(DATA PROVIDED Opens)

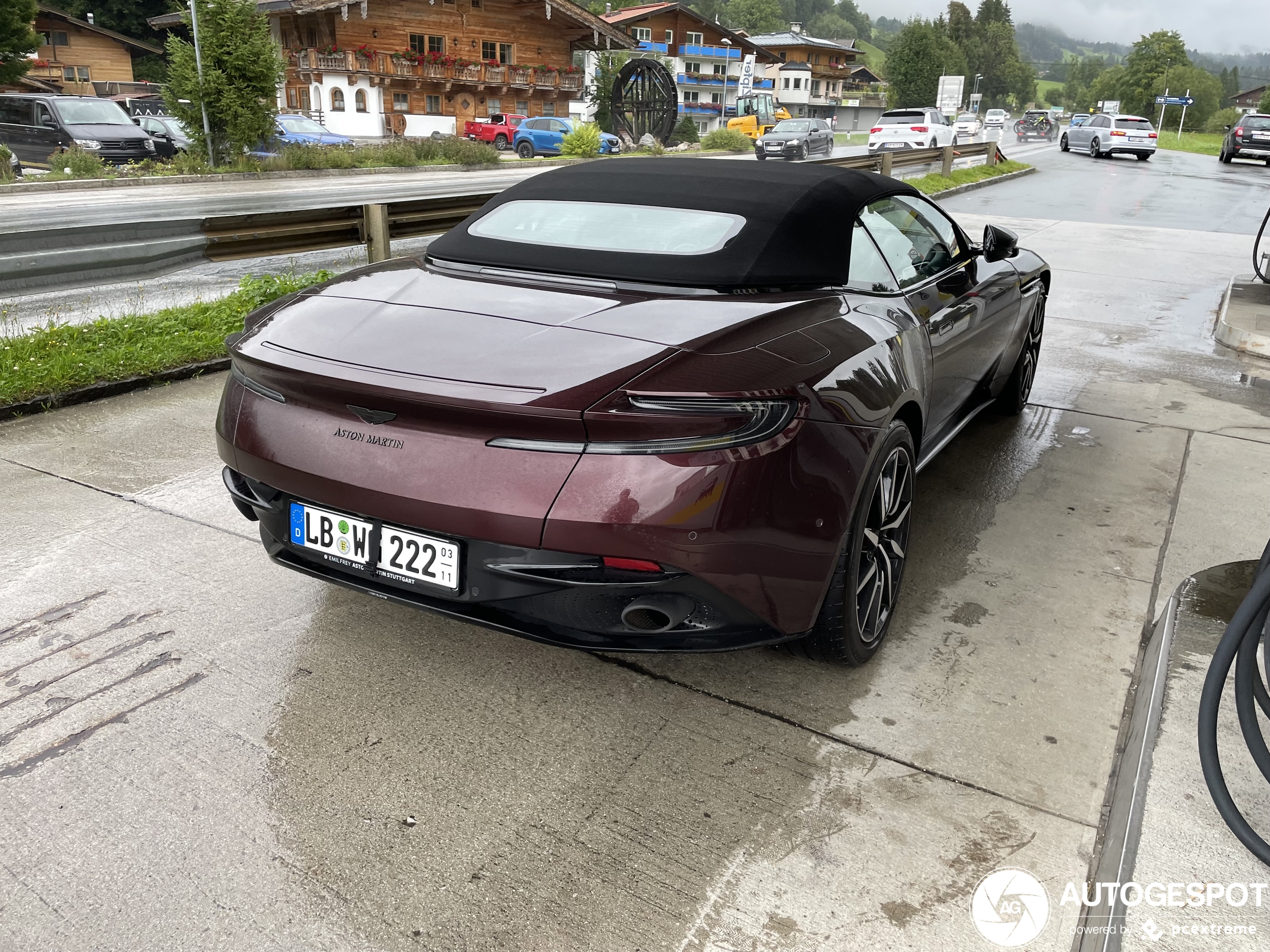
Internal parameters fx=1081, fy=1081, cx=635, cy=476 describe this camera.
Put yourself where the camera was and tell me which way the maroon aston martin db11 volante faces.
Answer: facing away from the viewer and to the right of the viewer

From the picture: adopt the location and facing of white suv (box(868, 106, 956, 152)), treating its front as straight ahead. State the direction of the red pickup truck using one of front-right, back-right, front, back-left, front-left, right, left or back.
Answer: back-left

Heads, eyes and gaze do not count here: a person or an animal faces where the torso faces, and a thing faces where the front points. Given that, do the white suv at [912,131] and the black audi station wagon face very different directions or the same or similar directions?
very different directions

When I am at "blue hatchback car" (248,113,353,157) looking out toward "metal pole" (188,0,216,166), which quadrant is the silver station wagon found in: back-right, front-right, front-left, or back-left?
back-left

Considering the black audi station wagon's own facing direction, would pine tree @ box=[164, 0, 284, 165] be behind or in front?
in front

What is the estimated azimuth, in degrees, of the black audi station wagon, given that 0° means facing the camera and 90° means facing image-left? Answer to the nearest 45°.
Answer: approximately 45°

(DATA PROVIDED Closes)

# PROBLEM REQUIREMENTS:
Please arrange every line of the rows above as a Markdown table with the columns No. and Text, numbering the lines in order and dropping blank ones. Omit the pictures.

# RESULT:
| No. | Text |
|---|---|
| 1 | Internal parameters fx=1081, fy=1081, cx=635, cy=476 describe this camera. |
| 2 | Put yourself where the camera was and tell me which way the maroon aston martin db11 volante faces. |
| 3 | Answer: facing away from the viewer and to the right of the viewer |
| 4 | From the picture: adopt the location and facing of white suv (box(868, 106, 956, 152)), treating its front as straight ahead. State the direction of the red pickup truck using one of front-right, back-right, front, back-left, front-left, right, left or back. |
| 5 | Answer: back-left |
| 6 | Heads, eyes and gaze do not count here: a person or an animal faces where the torso faces, and a thing faces where the front points. Given that, do the white suv at [912,131] and the black audi station wagon face very different directions or the same or similar directions? |
| 7 | very different directions |
| 8 | When I am at "blue hatchback car" (248,113,353,157) looking out toward "metal pole" (188,0,216,166), which quadrant is the silver station wagon found in: back-right, front-right, front-left, or back-left? |
| 9 | back-left |
| 10 | Considering the black audi station wagon's own facing direction, would pine tree @ box=[164, 0, 284, 165] be behind or in front? |
| 11 | in front |
| 12 | What is the estimated azimuth, in degrees, of the black audi station wagon, given that 0° means facing the camera and 90° means facing image-left? Answer to the nearest 45°. |
| 13 | Answer: approximately 45° |